The Grady College of Journalism and Mass Communication is a constituent college of the University of Georgia in Athens, Georgia, United States. Established in 1915, Grady College offers undergraduate degrees in journalism, advertising, public relations, and entertainment and media studies, and master's and doctoral programs of study. Grady has consistently been ranked among the top schools of journalism education and research in the U.S. 

The college is home to several prominent centers, awards, and institutes, including the Peabody Awards, recognized as one of the most prestigious awards in electronic journalism, the McGill Medal for Journalistic Courage, the James M. Cox Jr. Center for International Mass Communication Training and Research, the New Media Institute, and National Press Photographers Association.

History 
In 1915, Grady was founded as a school of journalism by Steadman Vincent Sanford, a young professor who later as president (1932–35) and chancellor (1935–45) of the University System of Georgia, was the architect of the modern University of Georgia. Classes were first held in the Academic Building near the university's iconic Arch just off Broad Street. Early courses included newspaper reporting and correspondence, editorial writing, history and principles of journalism, psychology of business procedure and newspaper advertising. In 1921, the school's name was changed to the Henry W. Grady School of Journalism in honor of university alumnus Henry W. Grady, an Athens native and white supremacist who served as part-owner and managing editor of the Atlanta Constitution in the 1880s.

Grady's first graduate, in 1921, Lamar Trotti, became a producer of major motion pictures for 20th Century Fox. He received an Academy Award for Writing Original Screenplay in 1945 for Wilson.
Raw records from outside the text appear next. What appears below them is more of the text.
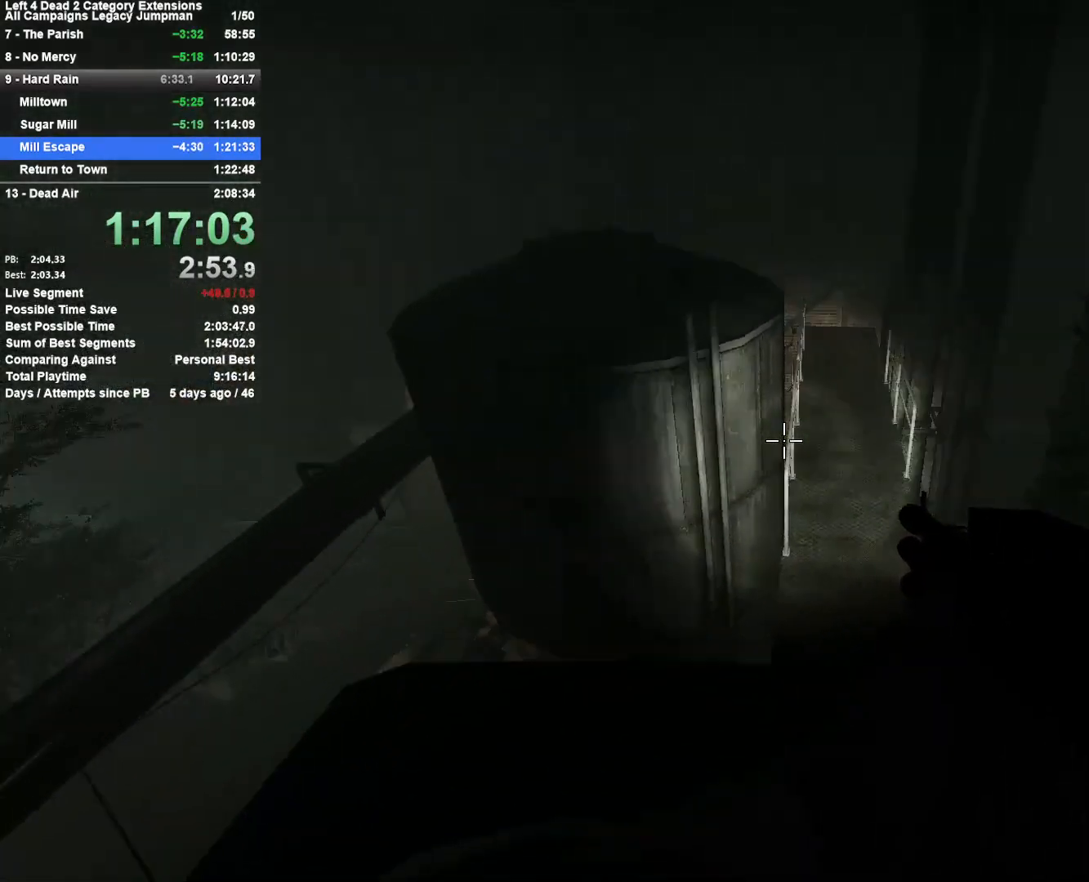
{"keys": ["a"], "mouse": [], "events": [[283, "a", "down"], [283, "d", "up"]]}
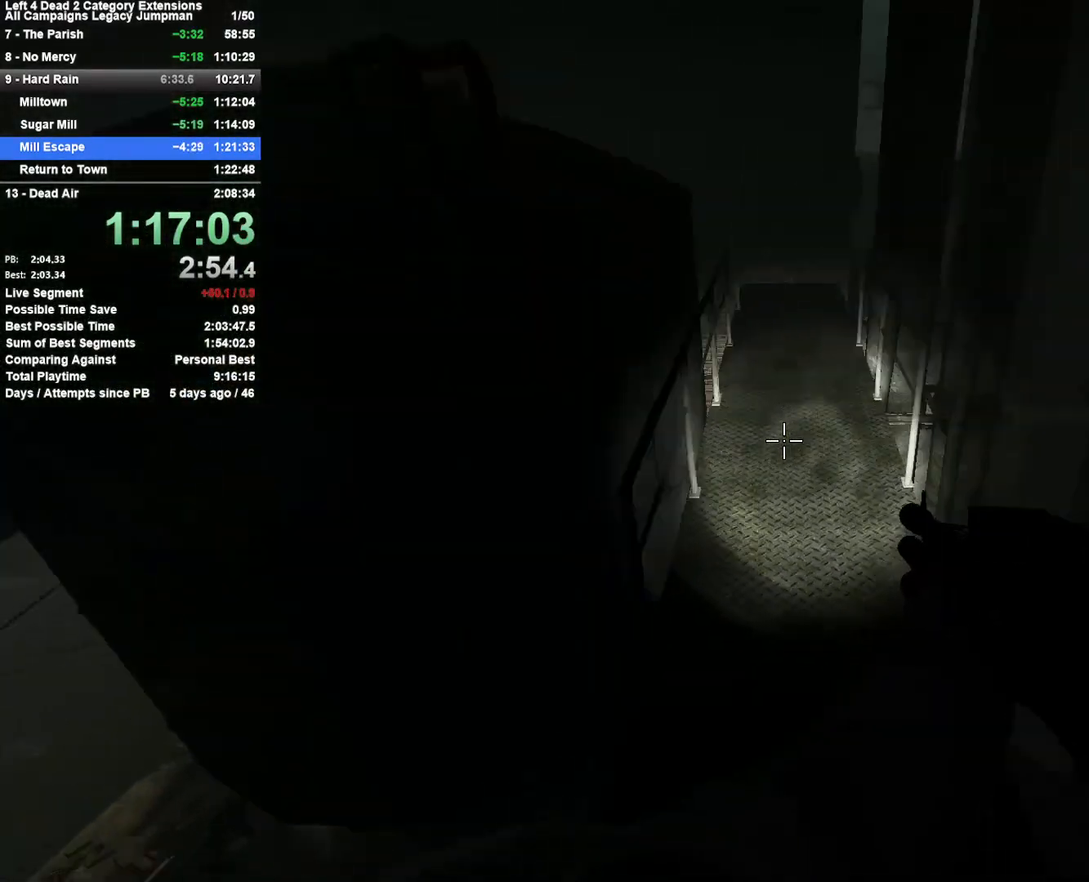
{"keys": ["a"], "mouse": [], "events": [[100, "a", "up"], [100, "d", "down"], [100, "space", "down"], [300, "a", "down"], [383, "d", "up"], [383, "space", "up"]]}
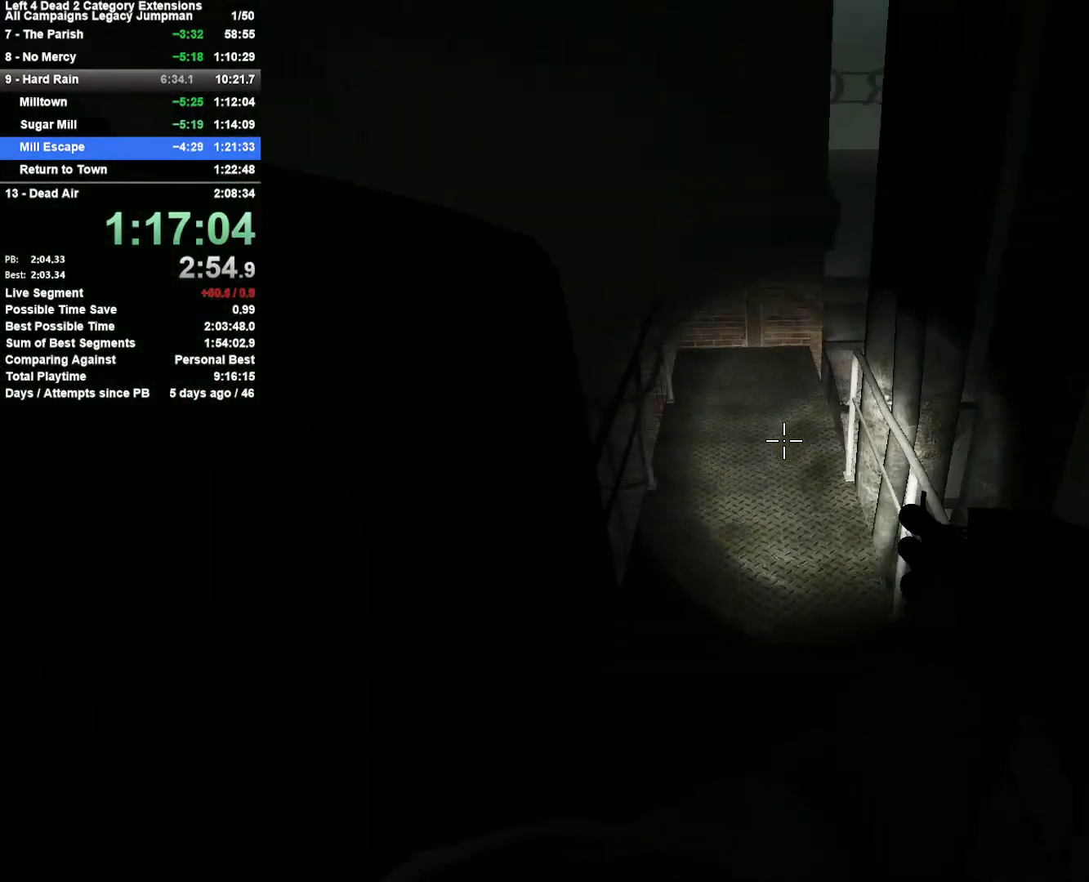
{"keys": ["d"], "mouse": [], "events": [[267, "d", "down"], [267, "space", "down"], [300, "a", "up"], [500, "space", "up"]]}
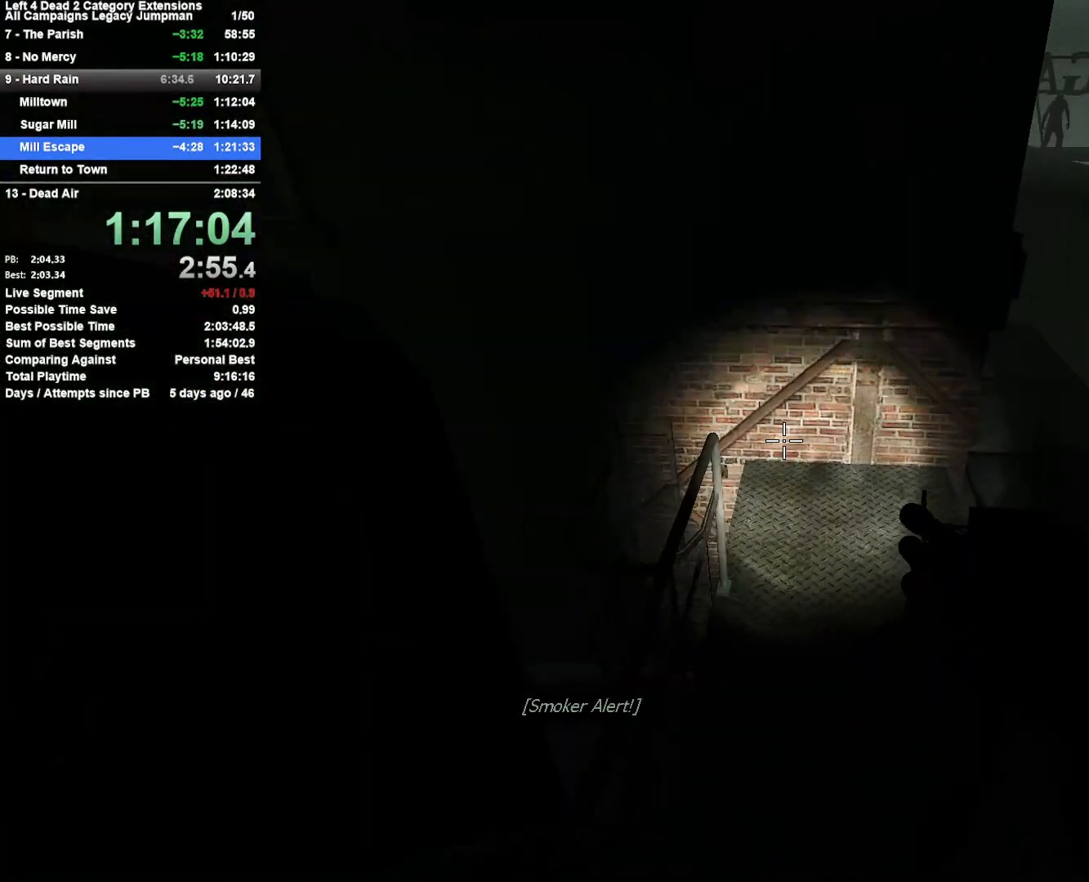
{"keys": ["d", "w"], "mouse": [], "events": [[367, "w", "down"]]}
The second graduate, in 1922, John Eldridge Drewry, became the school's longest serving director and dean (1932–69), and created a national reputation for the school. In 1940, Drewry established the George Foster Peabody Awards to address the fact that Columbia University, home of the Pulitzer Prize, did not accept radio broadcast entries (Peabody Awards for television were introduced in 1948 and categories for material distributed via the World Wide Web were added in the 1990s). By 1929, enrollment at Grady, which had moved into the south wing of the Commerce-Journalism Building the previous year, was nearly 70 students and included 20 women who graduated with bachelor's degrees in journalism. A master's degree program was authorized in 1938.
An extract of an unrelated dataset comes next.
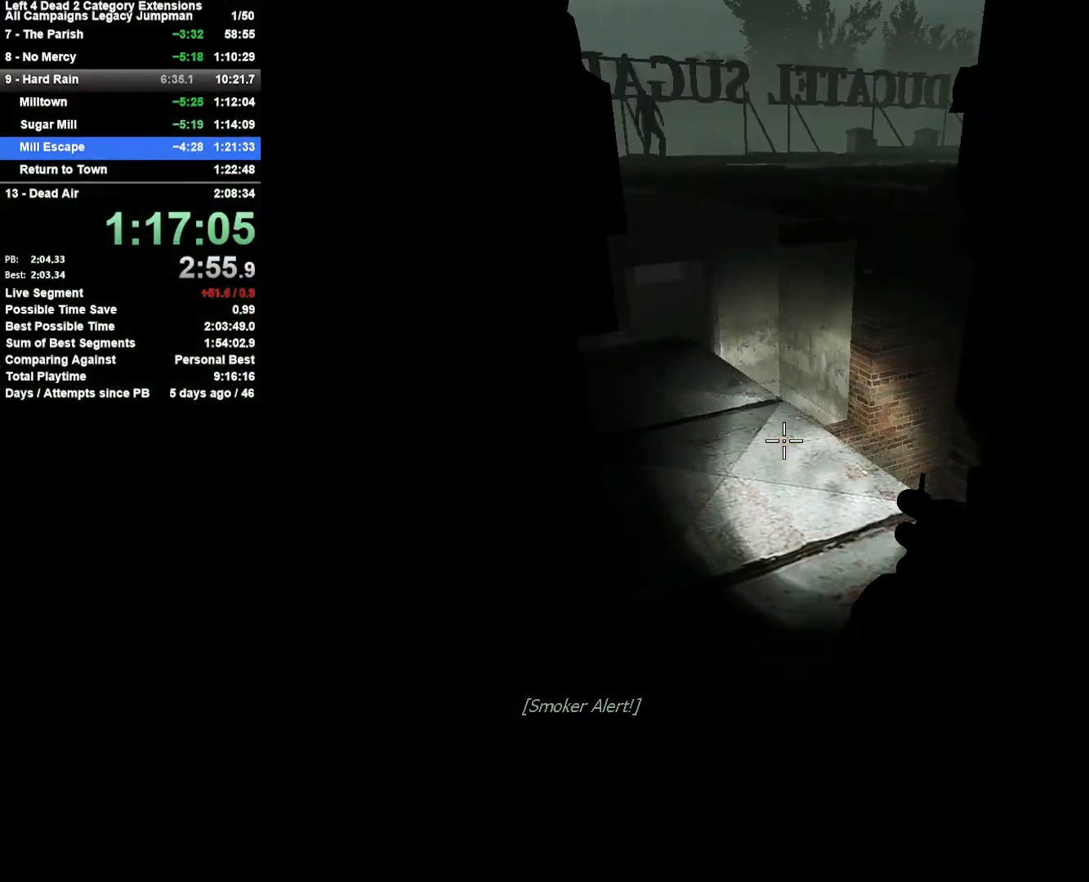
{"keys": ["w"], "mouse": [], "events": [[50, "d", "up"], [250, "a", "down"], [433, "a", "up"]]}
In 1961, Charlayne Hunter-Gault, along with Hamilton E. Holmes, became the first two African-American students to desegregate the University of Georgia. In 1963, Hunter-Gault graduated with a journalism degree from Grady and went on to a notable career in multimedia news reporting. The current Journalism Building located just north of Sanford Stadium was dedicated in 1969. A doctoral program was established in 1983. Two years later, the James M. Cox Jr. Center for International Mass Communication Training and Research began operations and has since conducted hundreds of training programs involving countries across the world, and published numerous research and technical reports. The New Media Institute was founded in 2000 to explore the creative, critical and commercial implications of emerging digital communication technologies. In 2015, the National Press Photographers Association moved its headquarters to Grady.

Academics 
Grady comprises three academic departments: journalism, advertising and public relations, and entertainment and media studies. Admission to the undergraduate program is selective and open to students who have completed their sophomore year. The college provides instruction at the undergraduate and graduate levels in a range of subject areas including public relations, advertising, broadcast and multimedia journalism, photojournalism, new media, communication, publication management, media innovation and entrepreneurship, and screenwriting.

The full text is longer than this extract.